In the end, Lucinda got the bump, taking the taxi ride alone after Sir Alan, in a fit of indecision or soft-heartedness, decided to let all four candidates go through to next week's final. I don't imagine the bookies lost a lot of money on Lucinda's departure, since it was clear that most of Sir Alan's proxies thought she would fit into his organisation about as well as a porcupine in a balloon factory. "You look to me as though you're frankly unemployable," said Claude, after scanning her CV, while Paul questioned her long-term commitment to the Sugar game plan. "How does Sir Alan know that after three months you're not going to go off and open a yoga retreat in a cave in Nepal?" he asked, the classic threat display of a boardroom male when confronted with a splash of fuschia.
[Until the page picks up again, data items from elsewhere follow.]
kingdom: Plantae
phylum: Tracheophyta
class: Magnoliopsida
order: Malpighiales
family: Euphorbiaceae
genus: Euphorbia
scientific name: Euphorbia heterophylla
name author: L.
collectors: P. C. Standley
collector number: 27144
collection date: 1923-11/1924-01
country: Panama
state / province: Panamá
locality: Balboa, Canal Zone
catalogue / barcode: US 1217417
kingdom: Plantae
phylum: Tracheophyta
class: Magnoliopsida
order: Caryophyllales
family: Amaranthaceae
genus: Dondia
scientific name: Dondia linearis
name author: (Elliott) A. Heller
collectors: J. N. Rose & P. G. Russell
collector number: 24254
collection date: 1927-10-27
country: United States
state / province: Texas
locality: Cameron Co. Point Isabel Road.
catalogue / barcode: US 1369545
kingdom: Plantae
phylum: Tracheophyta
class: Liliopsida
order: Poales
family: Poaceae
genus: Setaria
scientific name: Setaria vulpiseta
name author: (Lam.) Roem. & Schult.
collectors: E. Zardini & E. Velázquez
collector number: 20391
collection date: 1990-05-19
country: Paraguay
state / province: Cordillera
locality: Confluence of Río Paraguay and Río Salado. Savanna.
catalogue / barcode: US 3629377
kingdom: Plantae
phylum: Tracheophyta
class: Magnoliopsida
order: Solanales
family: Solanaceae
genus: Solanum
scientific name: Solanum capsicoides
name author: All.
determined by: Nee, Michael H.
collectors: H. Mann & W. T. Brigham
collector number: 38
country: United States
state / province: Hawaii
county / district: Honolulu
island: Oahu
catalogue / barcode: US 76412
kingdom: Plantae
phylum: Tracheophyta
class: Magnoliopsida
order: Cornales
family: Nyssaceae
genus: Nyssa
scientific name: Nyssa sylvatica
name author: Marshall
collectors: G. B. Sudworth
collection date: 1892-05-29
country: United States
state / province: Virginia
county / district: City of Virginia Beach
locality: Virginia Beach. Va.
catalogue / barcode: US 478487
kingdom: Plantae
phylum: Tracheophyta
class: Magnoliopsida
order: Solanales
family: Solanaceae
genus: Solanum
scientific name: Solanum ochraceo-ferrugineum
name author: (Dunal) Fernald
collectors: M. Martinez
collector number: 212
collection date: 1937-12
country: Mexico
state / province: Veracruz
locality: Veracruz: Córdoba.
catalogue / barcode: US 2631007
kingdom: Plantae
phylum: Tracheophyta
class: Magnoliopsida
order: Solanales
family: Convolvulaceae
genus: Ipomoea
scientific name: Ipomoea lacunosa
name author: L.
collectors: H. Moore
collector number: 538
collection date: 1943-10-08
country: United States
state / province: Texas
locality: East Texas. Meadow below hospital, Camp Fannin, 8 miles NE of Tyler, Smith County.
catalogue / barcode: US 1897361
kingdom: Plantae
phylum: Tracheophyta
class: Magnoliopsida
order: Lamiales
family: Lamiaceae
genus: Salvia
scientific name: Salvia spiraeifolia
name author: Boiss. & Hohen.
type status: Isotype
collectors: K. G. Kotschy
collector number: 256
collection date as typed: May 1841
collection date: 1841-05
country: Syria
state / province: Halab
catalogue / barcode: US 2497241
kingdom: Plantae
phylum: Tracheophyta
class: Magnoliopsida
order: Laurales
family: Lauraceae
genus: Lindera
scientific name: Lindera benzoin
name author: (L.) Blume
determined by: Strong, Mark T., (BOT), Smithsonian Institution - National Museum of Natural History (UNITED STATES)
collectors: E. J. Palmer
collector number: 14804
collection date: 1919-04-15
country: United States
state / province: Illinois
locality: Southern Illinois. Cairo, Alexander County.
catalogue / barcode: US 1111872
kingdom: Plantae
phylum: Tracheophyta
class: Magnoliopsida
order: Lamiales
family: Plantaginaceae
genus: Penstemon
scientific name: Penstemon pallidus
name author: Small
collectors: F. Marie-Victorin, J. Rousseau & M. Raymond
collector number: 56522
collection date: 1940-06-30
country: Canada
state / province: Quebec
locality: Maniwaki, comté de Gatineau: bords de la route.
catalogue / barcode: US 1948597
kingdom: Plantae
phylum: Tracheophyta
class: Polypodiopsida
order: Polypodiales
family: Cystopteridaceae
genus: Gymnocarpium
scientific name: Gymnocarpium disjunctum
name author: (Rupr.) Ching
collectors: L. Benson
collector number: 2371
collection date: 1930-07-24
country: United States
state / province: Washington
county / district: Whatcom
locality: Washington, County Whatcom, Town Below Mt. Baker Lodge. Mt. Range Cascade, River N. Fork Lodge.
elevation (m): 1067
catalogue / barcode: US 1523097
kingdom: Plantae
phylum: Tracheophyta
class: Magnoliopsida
Unwisely, Lucinda shared her doubts with her colleagues: "Do I want to be a permanent employee with very little diversity?" she mused aloud in the waiting room. "I'll be crawling the walls... I'll be driving everyone mad." Proven track record on that front, certainly, but as it turned out the problem won't arise.

Location, Location, Location has returned for yet another season, though I'm afraid my review copy didn't reveal how they planned to get round the awkward fact that Phil and Kirstie are now helping their clients to get on the property snake, not the property ladder. A falling house market probably won't affect this series anyway though, since its chief pleasure lies in the gap between people's deranged sense of interior decor and the presenters' spirited attempt to talk up a sale. "This room is so unsuitably furnished," said Kirstie, opening the door to a compact Luton two-up, two-down. You could say that, given that she had to step over an armchair to get through the front door.